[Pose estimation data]
-*-*-

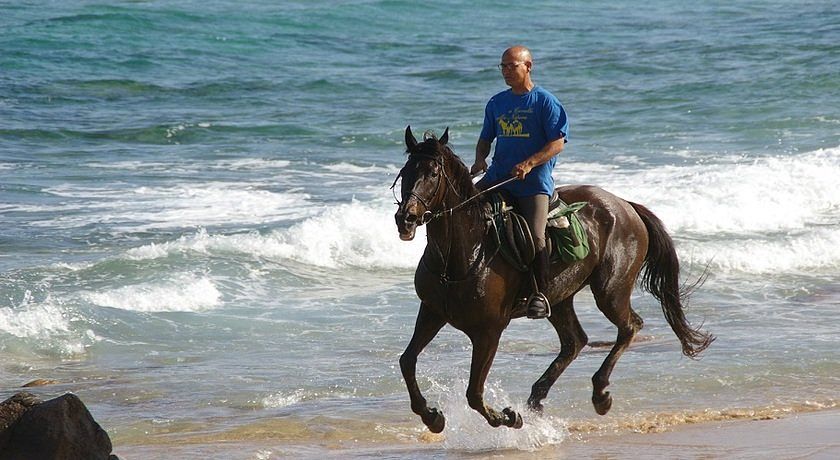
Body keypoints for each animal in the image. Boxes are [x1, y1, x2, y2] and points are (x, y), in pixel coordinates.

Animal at [396, 125, 716, 432]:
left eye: (432, 174)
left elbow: (474, 393)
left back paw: (600, 394)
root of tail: (624, 204)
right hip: (560, 295)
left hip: (610, 290)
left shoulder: (489, 330)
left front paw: (508, 418)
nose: (405, 219)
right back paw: (536, 399)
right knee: (575, 341)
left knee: (629, 327)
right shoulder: (432, 312)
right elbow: (407, 361)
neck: (464, 253)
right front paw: (431, 416)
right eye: (405, 172)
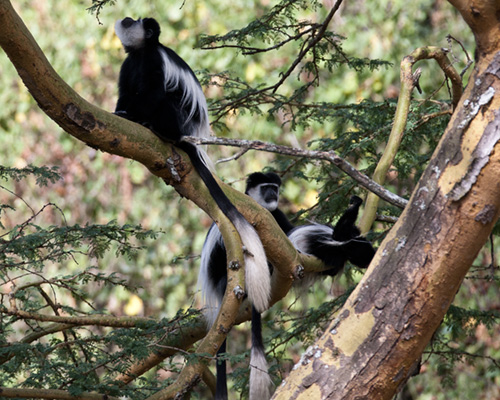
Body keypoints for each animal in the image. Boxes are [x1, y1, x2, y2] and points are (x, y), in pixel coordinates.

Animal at [114, 17, 270, 312]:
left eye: (135, 21)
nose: (126, 19)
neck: (141, 52)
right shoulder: (128, 65)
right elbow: (125, 94)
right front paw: (120, 113)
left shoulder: (154, 62)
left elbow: (152, 93)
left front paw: (134, 117)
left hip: (179, 119)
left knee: (166, 99)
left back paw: (160, 130)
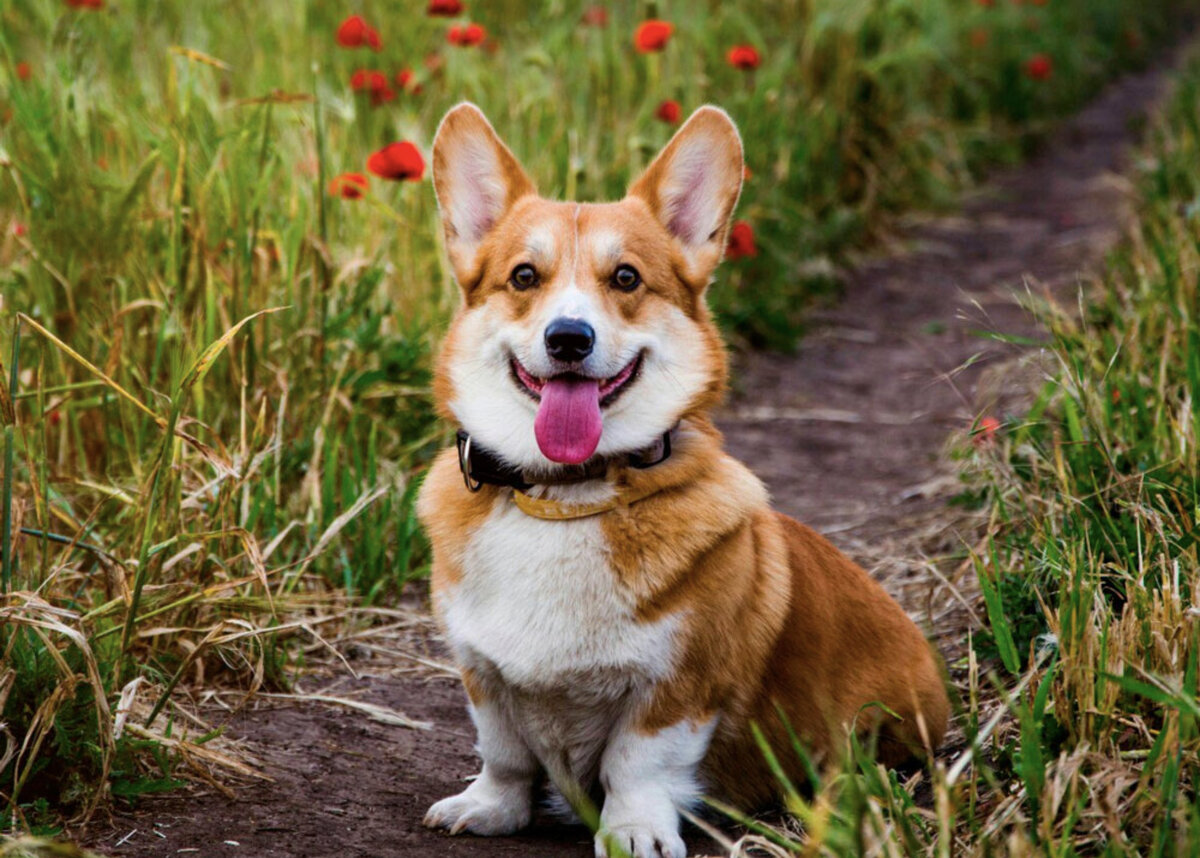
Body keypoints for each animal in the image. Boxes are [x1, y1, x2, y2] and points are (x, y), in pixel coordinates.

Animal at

-*-*-

Locate the word "back" in the entries, and copy every line where it is found.

left back paw: (600, 394)
right back paw: (536, 399)
left back paw: (160, 130)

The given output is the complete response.